While this is baking, add vinegar and a teaspoon of warm water to the remaining miso paste mixture. Toss with kale to coat well.

Combine warm squash mixture with kale. Garnish with toasted pepitas, cilantro and basil. Serve warm

To toast pepitas: Place pepitas in a dry pan over a medium-low heat for about 3-5 minutes, shaking the pan frequently to distribute the heat. Take off the heat once golden.

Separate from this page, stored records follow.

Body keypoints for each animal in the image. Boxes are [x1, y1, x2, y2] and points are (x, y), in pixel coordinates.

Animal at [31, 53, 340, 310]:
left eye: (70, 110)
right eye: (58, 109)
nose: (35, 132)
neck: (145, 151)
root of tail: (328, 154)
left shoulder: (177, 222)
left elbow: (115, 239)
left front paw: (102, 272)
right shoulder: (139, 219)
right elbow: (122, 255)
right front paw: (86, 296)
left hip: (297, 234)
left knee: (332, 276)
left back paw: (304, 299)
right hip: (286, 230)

Raw Silverbeet Salad, inspired by City Bakery

I worked at City Bakery in New York for a brief stint. They’re known for their hot chocolate (they allocate a different type of hot chocolate to each day of February! Insane!), handmade marshmallows, divinely buttery cookies and the invention of the pretzel croissant (oh dear lord, the pretzel croissant is perfection.)

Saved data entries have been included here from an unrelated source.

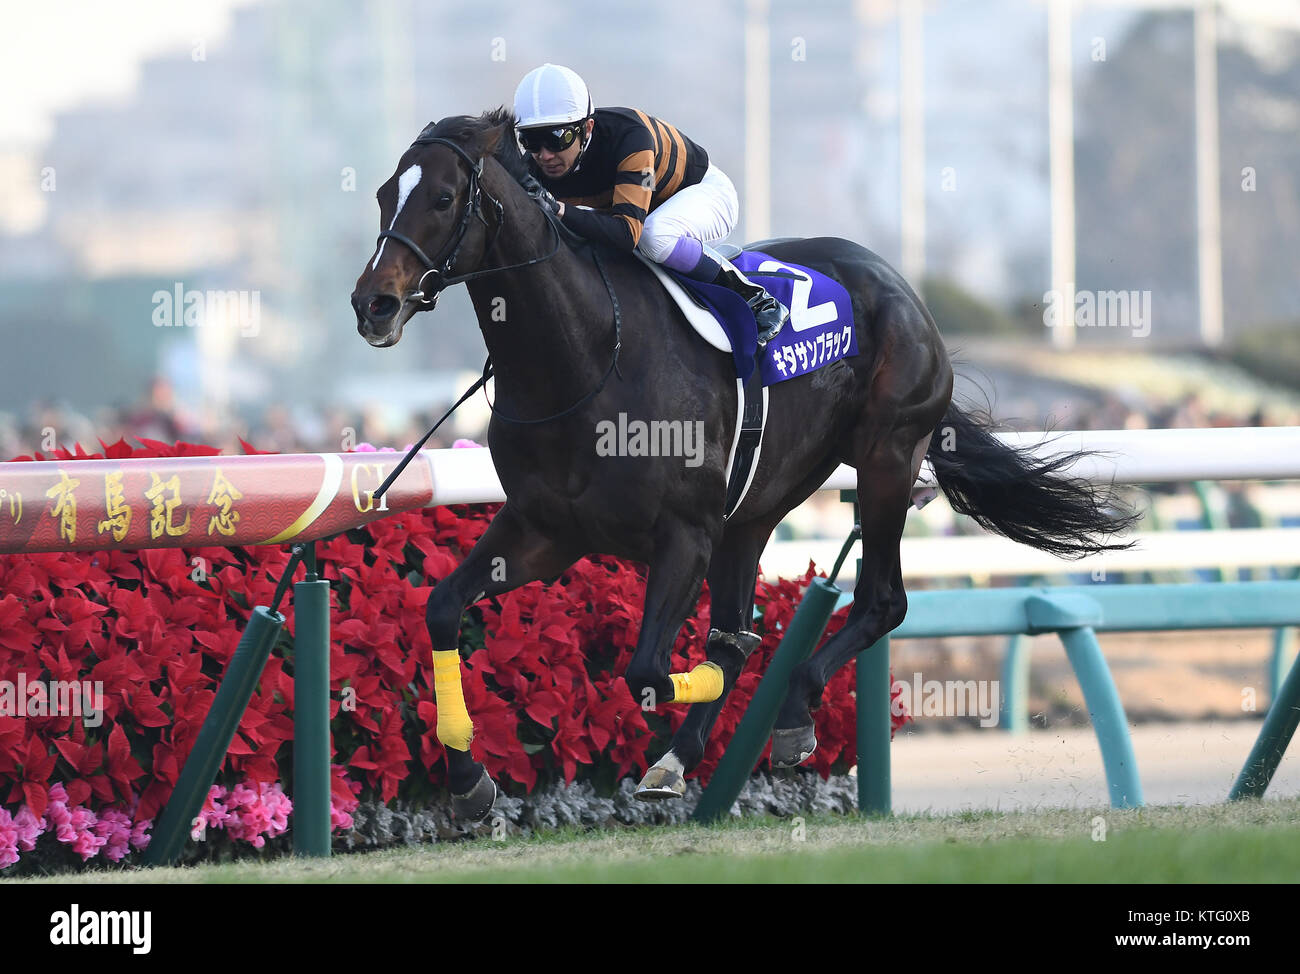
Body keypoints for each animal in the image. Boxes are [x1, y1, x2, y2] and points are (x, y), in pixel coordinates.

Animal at [350, 108, 1135, 821]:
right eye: (385, 194)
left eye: (442, 197)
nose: (373, 303)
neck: (584, 358)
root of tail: (899, 286)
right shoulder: (545, 531)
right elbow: (443, 607)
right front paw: (467, 777)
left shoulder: (683, 533)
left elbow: (649, 670)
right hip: (753, 510)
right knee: (742, 626)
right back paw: (698, 747)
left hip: (884, 457)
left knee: (881, 601)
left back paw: (790, 716)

I gained a few L.B.s that autumn. No big deal.

Oddly enough, my favorite part of working there was their lunch buffet, which we were given full access to on our breaks. Chef Ilene Rosen is responsible for this impressive savory spread that never failed to beautifully highlight seasonal vegetables. A mainstay of her salad bar is the raw kale salad. People love this dish. Rave about it. How does she make kale taste SO good?

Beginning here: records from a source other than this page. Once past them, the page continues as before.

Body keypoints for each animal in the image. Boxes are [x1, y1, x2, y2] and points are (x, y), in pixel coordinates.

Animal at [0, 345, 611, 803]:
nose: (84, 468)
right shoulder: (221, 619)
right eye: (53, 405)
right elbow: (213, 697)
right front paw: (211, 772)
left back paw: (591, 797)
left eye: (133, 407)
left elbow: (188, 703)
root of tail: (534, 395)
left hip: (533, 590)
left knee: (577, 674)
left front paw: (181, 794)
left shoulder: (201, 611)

I know that I have a strong affinity for all edible plants, but if ever a vegetable dish could be likened to crack – this would be it.

It’s so simple, but so perfect. Salty aged cheese with the fragrant crunch of hazelnuts, the sweetness and bite of a little red onion amidst a bed of dark emerald ribbons of kale.

Very romantic right?

I felt that a home made version was in order this week. Unfortunately, I cannot find kale in Sydney so I used silverbeet – that’s Swiss chard to my fellow Americans. I love kale, but this works just as well here. And truth be told, I think the good quality cheese and olive oil play a big roll in the crack-ishness of the dish.

Another thing I love about this salad is that it can be dressed hours before serving it. Because the silverbeet and kale leaves are much stronger than spinach or lettuce, they take on the olive oil gracefully – like they’re being marinated. You can of course eat it right away too – but I think it gets a little better after sitting in the fridge for a couple of hours.

Raw Silverbeet Salad, City Bakery Style
(Serves 4 as a side)

- 6 cups-ish of silverbeet (or kale) leaves, center stems cut out and finely shredded*
– 1 small red onion or shallot, very thinly sliced
– 2 tablespoons toasted hazelnuts
– 1 tablespoon of dried cranberries
– 2 tablespoons olive oil
– 2 teaspoons white vinegar
– 1/4 cup good quality Parmesan or aged Gouda cheese, finely grated.
– salt&pepper
– pinch of red chilli flakes (optional)

Toast hazelnuts in a dry skillet on a medium-low heat for about 5 minutes until golden and fragrant. Set aside.

Put silverbeet and sliced onion in a large mixing bowl, pour olive oil in and mix well (this coats the leaves so the cheese can stick to them). Add vinegar, chilli flakes, a little bit of salt* and a healthy grinding of black pepper. Toss again.

Add cheese in batches and toss, making sure it’s evenly distributed. Finally, add hazelnuts and dried cranberries. Serve within a few hours.

While the salad is perfect on its own, it also welcomes many different additions.
Some options:
– Toasted sesame seeds
– Granny Smith apple
– Red pepper, thinly sliced
– Avocado
– White beans

I would really recommend spending an extra minute making sure your silverbeet leaves are very finely shredded. Because the leaves are on the tougher side, the texture of the salad is much more enjoyable with thin ribbons of the bubbly leaves.

Only add a little salt, if any, of your own. The cheese will bring the saltiness.